**Exercise material**
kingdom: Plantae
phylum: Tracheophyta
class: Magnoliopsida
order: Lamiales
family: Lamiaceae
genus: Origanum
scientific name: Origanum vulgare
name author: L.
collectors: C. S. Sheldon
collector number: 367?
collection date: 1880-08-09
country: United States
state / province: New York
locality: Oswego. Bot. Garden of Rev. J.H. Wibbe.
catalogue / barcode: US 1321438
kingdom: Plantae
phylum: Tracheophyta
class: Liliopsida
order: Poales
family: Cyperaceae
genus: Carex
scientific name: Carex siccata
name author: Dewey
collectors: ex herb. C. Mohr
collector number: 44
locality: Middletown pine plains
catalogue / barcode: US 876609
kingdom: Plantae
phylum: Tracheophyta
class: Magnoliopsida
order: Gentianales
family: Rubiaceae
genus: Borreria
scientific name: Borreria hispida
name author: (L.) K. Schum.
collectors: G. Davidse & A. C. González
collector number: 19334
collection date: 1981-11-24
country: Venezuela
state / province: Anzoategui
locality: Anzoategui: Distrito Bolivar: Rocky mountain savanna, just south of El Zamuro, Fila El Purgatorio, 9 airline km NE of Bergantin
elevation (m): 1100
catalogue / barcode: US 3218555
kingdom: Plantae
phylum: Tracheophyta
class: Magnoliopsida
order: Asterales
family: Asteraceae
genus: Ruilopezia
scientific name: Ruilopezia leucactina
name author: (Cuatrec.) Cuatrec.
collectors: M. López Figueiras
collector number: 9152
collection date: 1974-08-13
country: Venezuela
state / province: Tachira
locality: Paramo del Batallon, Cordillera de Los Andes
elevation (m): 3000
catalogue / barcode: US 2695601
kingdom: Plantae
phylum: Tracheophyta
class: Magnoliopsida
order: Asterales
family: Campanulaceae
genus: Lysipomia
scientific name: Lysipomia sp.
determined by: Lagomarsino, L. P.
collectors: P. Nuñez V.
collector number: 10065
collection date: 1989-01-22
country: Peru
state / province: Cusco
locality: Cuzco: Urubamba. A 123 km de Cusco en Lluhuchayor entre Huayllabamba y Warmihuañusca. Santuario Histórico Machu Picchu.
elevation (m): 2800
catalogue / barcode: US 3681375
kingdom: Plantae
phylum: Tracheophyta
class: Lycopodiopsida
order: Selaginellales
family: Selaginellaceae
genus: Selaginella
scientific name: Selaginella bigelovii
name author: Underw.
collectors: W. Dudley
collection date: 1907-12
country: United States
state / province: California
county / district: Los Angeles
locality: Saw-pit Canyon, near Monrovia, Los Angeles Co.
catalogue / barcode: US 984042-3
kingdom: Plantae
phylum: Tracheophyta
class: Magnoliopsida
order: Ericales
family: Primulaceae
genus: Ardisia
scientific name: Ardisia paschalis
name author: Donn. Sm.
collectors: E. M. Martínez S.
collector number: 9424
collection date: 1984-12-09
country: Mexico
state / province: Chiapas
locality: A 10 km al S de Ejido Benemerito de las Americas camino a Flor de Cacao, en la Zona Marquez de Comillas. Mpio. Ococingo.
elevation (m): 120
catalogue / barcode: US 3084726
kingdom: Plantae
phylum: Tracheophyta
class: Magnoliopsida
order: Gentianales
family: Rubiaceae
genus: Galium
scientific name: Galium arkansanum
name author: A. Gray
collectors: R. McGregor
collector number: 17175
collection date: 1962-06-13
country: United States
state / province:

**Prompt**
Arrange the lines of the items above as a Markdown table with the columns No. and Line, from the line with "collectors: ex herb. C. Mohr" to the line with "family: Primulaceae", both included. Number each row and leave out any blank lines.

**Final result**
| No. | Line |
|---|---|
| 1 | collectors: ex herb. C. Mohr |
| 2 | collector number: 44 |
| 3 | locality: Middletown pine plains |
| 4 | catalogue / barcode: US 876609 |
| 5 | kingdom: Plantae |
| 6 | phylum: Tracheophyta |
| 7 | class: Magnoliopsida |
| 8 | order: Gentianales |
| 9 | family: Rubiaceae |
| 10 | genus: Borreria |
| 11 | scientific name: Borreria hispida |
| 12 | name author: (L.) K. Schum. |
| 13 | collectors: G. Davidse & A. C. González |
| 14 | collector number: 19334 |
| 15 | collection date: 1981-11-24 |
| 16 | country: Venezuela |
| 17 | state / province: Anzoategui |
| 18 | locality: Anzoategui: Distrito Bolivar: Rocky mountain savanna, just south of El Zamuro, Fila El Purgatorio, 9 airline km NE of Bergantin |
| 19 | elevation (m): 1100 |
| 20 | catalogue / barcode: US 3218555 |
| 21 | kingdom: Plantae |
| 22 | phylum: Tracheophyta |
| 23 | class: Magnoliopsida |
| 24 | order: Asterales |
| 25 | family: Asteraceae |
| 26 | genus: Ruilopezia |
| 27 | scientific name: Ruilopezia leucactina |
| 28 | name author: (Cuatrec.) Cuatrec. |
| 29 | collectors: M. López Figueiras |
| 30 | collector number: 9152 |
| 31 | collection date: 1974-08-13 |
| 32 | country: Venezuela |
| 33 | state / province: Tachira |
| 34 | locality: Paramo del Batallon, Cordillera de Los Andes |
| 35 | elevation (m): 3000 |
| 36 | catalogue / barcode: US 2695601 |
| 37 | kingdom: Plantae |
| 38 | phylum: Tracheophyta |
| 39 | class: Magnoliopsida |
| 40 | order: Asterales |
| 41 | family: Campanulaceae |
| 42 | genus: Lysipomia |
| 43 | scientific name: Lysipomia sp. |
| 44 | determined by: Lagomarsino, L. P. |
| 45 | collectors: P. Nuñez V. |
| 46 | collector number: 10065 |
| 47 | collection date: 1989-01-22 |
| 48 | country: Peru |
| 49 | state / province: Cusco |
| 50 | locality: Cuzco: Urubamba. A 123 km de Cusco en Lluhuchayor entre Huayllabamba y Warmihuañusca. Santuario Histórico Machu Picchu. |
| 51 | elevation (m): 2800 |
| 52 | catalogue / barcode: US 3681375 |
| 53 | kingdom: Plantae |
| 54 | phylum: Tracheophyta |
| 55 | class: Lycopodiopsida |
| 56 | order: Selaginellales |
| 57 | family: Selaginellaceae |
| 58 | genus: Selaginella |
| 59 | scientific name: Selaginella bigelovii |
| 60 | name author: Underw. |
| 61 | collectors: W. Dudley |
| 62 | collection date: 1907-12 |
| 63 | country: United States |
| 64 | state / province: California |
| 65 | county / district: Los Angeles |
| 66 | locality: Saw-pit Canyon, near Monrovia, Los Angeles Co. |
| 67 | catalogue / barcode: US 984042-3 |
| 68 | kingdom: Plantae |
| 69 | phylum: Tracheophyta |
| 70 | class: Magnoliopsida |
| 71 | order: Ericales |
| 72 | family: Primulaceae |